I also believe that if the House impeached him a Republican Senate would most likely confirm the impeachment, because they could at least say to the American people, ‘Trump’s election was a mistake made by the people, based upon Trump’s misrepresentations regarding his beliefs and abilities. The election of a Democratic house by the American people made this clear’.

They could spin this as doing what’s best for America and the American people. They would still have Pence, and at least a probable second nomination to the Supreme Court.

If the House went Democratic, and the Senate refused to confirm the impeachment, it would be clear that the Republicans were acting in their party’s interest, not the American peoples interest.

To Georgina D, I believe the Republicans are barely holding on. They desperately want another Supreme Court appointment. However, I believe they will soon reach the tipping point with this idiot. Some major catastrophic event will seal the deal.

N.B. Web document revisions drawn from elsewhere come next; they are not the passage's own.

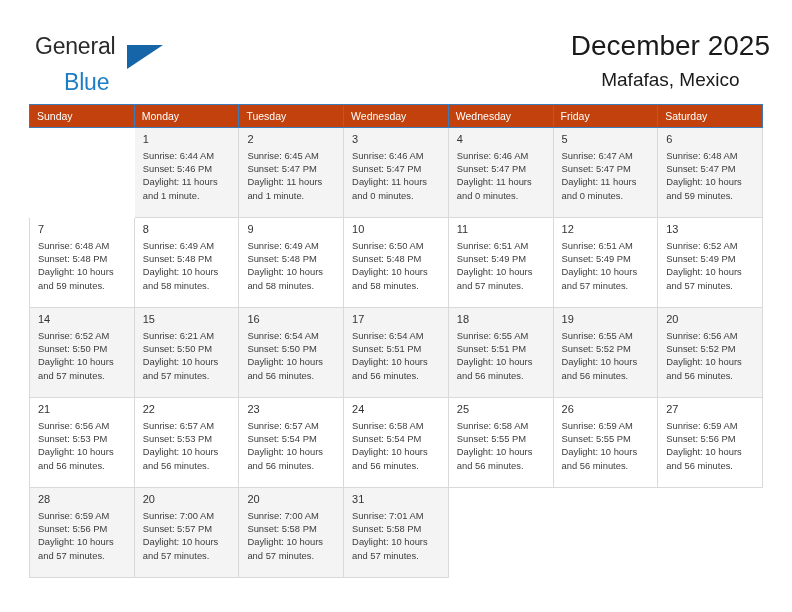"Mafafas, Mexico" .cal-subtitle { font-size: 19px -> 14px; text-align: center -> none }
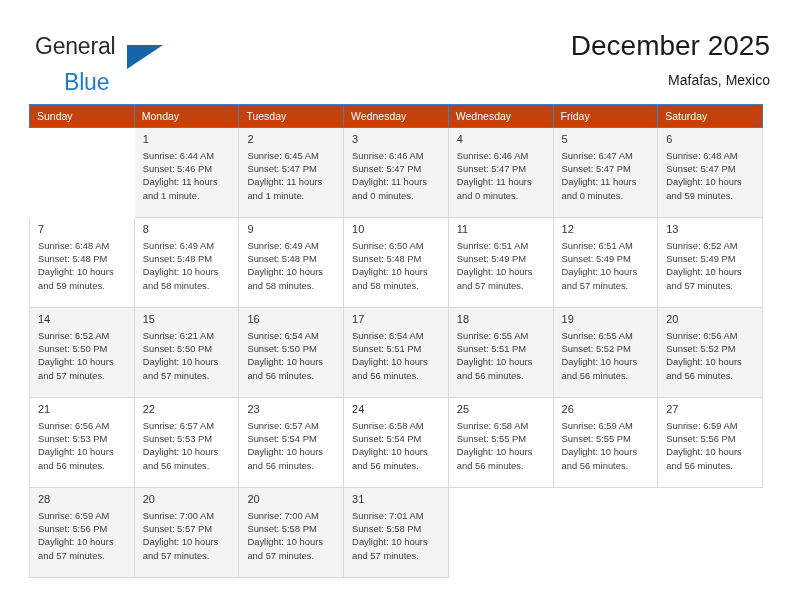"Daylight: 11 hours and 1" .daylight-line { font-weight: none -> bold }
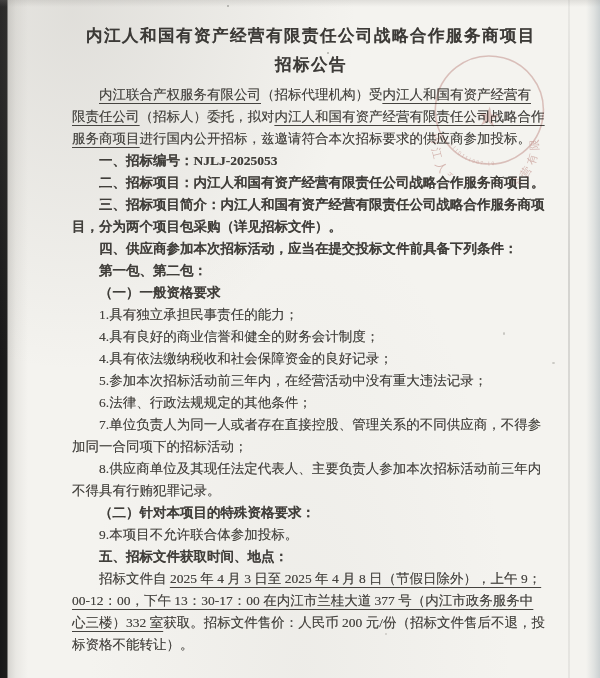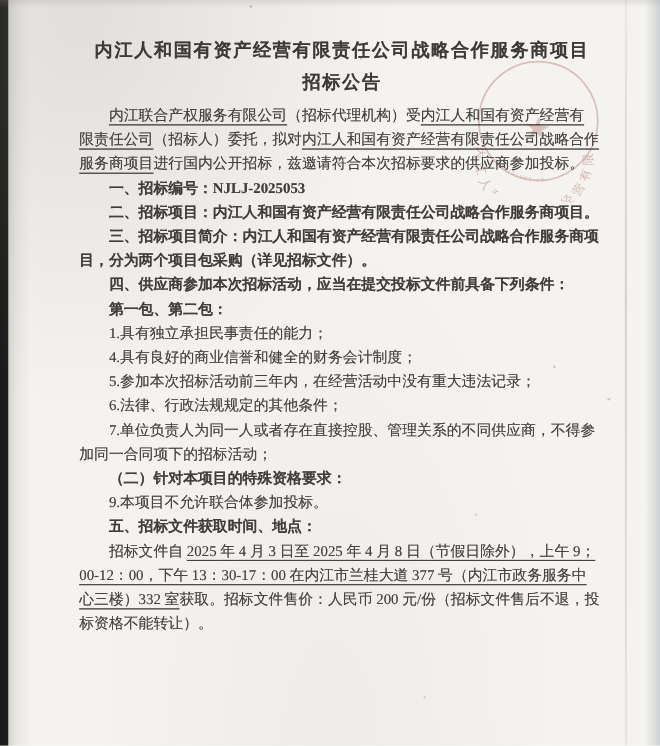"内江人和国有资产经营有限责任公司战略合作服务商项目" .doc { top: 18px -> 8px }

Hopefully the damage will not be too extreme, and recovery will be possible within a reasonable amount of time.

#27 Comment By LiberalGuy On May 3, 2017 @ 11:11 pm

“Trump exacerbates his lack of preparation with his disdain for expertise…” The conservative movement, or at least the Republican party, has cultivated disdain for expertise for a decade or more. Scientists, economists, foreign policy specialists were dismissed as liberally biased and elitists when their conclusions went against the party line. This is why Trump’s supporters continue to approve of him no matter how badly he blunders. The experts who point out his failures are just sore losers, libtards, ivory tower academics. Ultimately those supporters are responsible for their own fleecing. Too bad the rest of the world has to reap the whirlwind of disaster built on years of undermining experts.